Novel as waking dream
Where do ideas begin? How are they spread? Researchers at GDI, an independent think tank in Zurich, consider such questions. They study significant creative intellectuals in our world. Seven novelists made their most recent list of Top 100 Global Thought Leaders. Japanese writer Haruki Murakami was one of them, at Number 47 for his most notable idea: the “utopia of love.”
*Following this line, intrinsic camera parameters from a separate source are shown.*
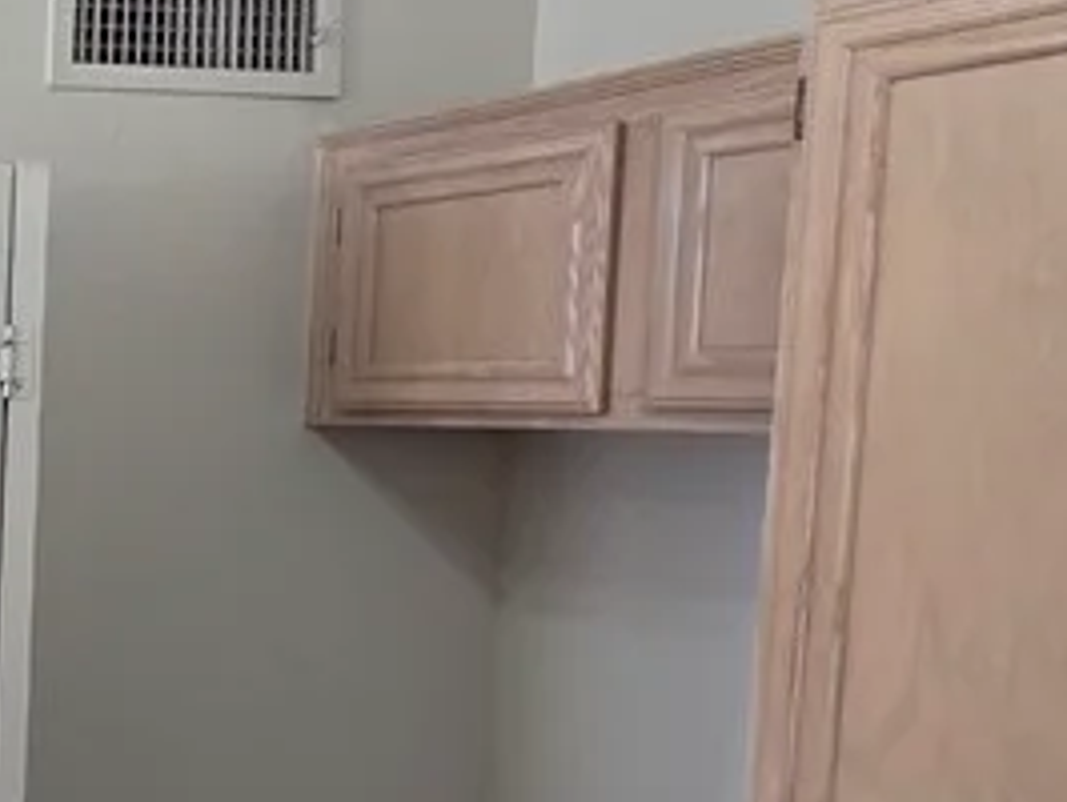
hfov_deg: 23.9
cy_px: 497
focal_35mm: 50
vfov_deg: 29.1
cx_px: -742
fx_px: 1543
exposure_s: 1/120
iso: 160
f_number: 1.9
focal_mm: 2.2
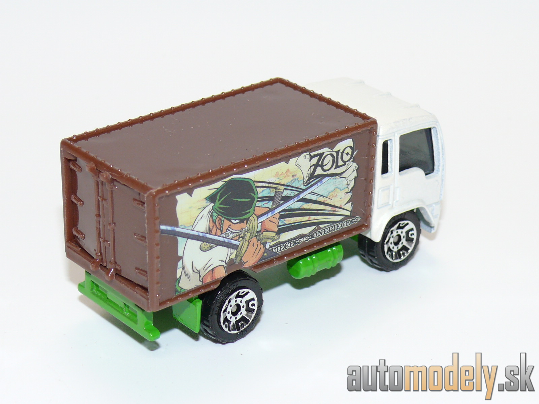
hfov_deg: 21.1
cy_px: 202
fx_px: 1448
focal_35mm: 93
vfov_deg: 15.9
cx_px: 270
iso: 100
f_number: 4
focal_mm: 12.8
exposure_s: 1/30
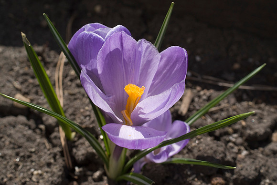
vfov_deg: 29.9
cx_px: 138
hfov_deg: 43.6
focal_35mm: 45
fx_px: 347
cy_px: 92
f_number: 8
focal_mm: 30
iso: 200
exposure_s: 1/500
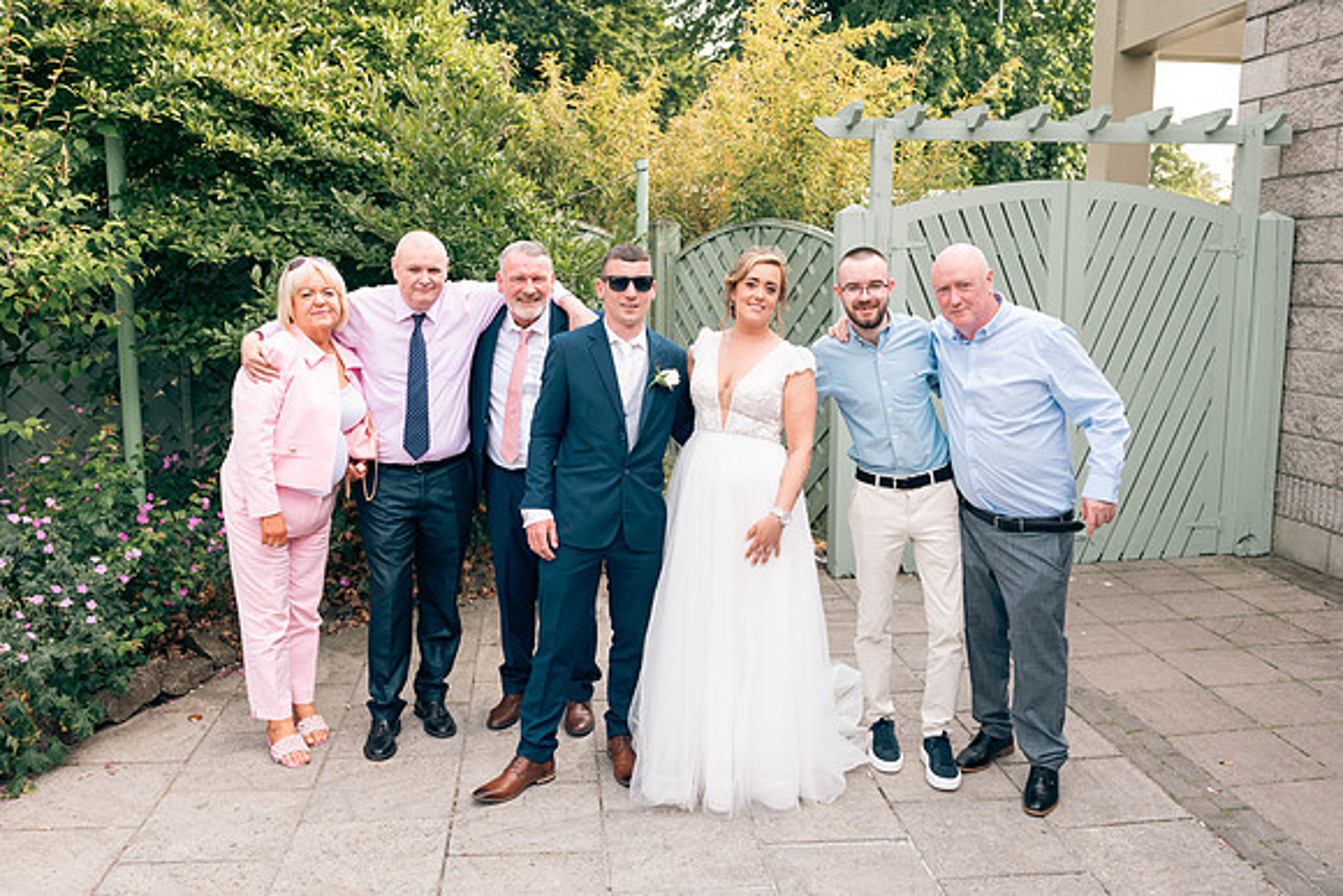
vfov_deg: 41.1
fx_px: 1194
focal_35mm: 32
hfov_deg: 58.7
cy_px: 448
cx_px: 672
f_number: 6.3
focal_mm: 32
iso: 160
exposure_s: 1/160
Murakami continues to explore aspects of the idea of love in his latest book released in English this past August: Colorless Tsukuru Tazaki and His Years of Pilgrimage, which is considerably easier to tote around than his last one—if you like tactility in your tomes. The story of Colorless Tsukuru Tazaki spans a mere 400 pages, whereas Murakami’s previous novel, 1Q84, clocked in around 1,000. Tazaki is also more compact, making it a delight to hold.
I have a Kindle version as well, but I kept returning to the hardback—partly due to Chip Kidd’s masterful design. In his 2012 TED talk, Kidd said he considers what stories look like when he gives form to content: “A book cover is a distillation—a haiku, if you will, of the story.” He also designed 1Q84, in which Murakami played with ideas about the moon and love in parallel universes. One dictionary definition of the word moonstruck is “in another world,” which certainly fits the themes of 1Q84—almost as if they arose from a line by Ovid writing of love in his narrative poem Metamorphoses: “It’s not as though the moon had interposed its own pallor between the earth and you.”
Which makes it all the more interesting, then, to find Murakami’s book that followed 1Q84, the recent Colorless Tsukuru Tazaki and His Years of Pilgrimage, segueing so neatly into Ovid’s very next line in Metamorphoses: “Love is the force that leaves you colorless.”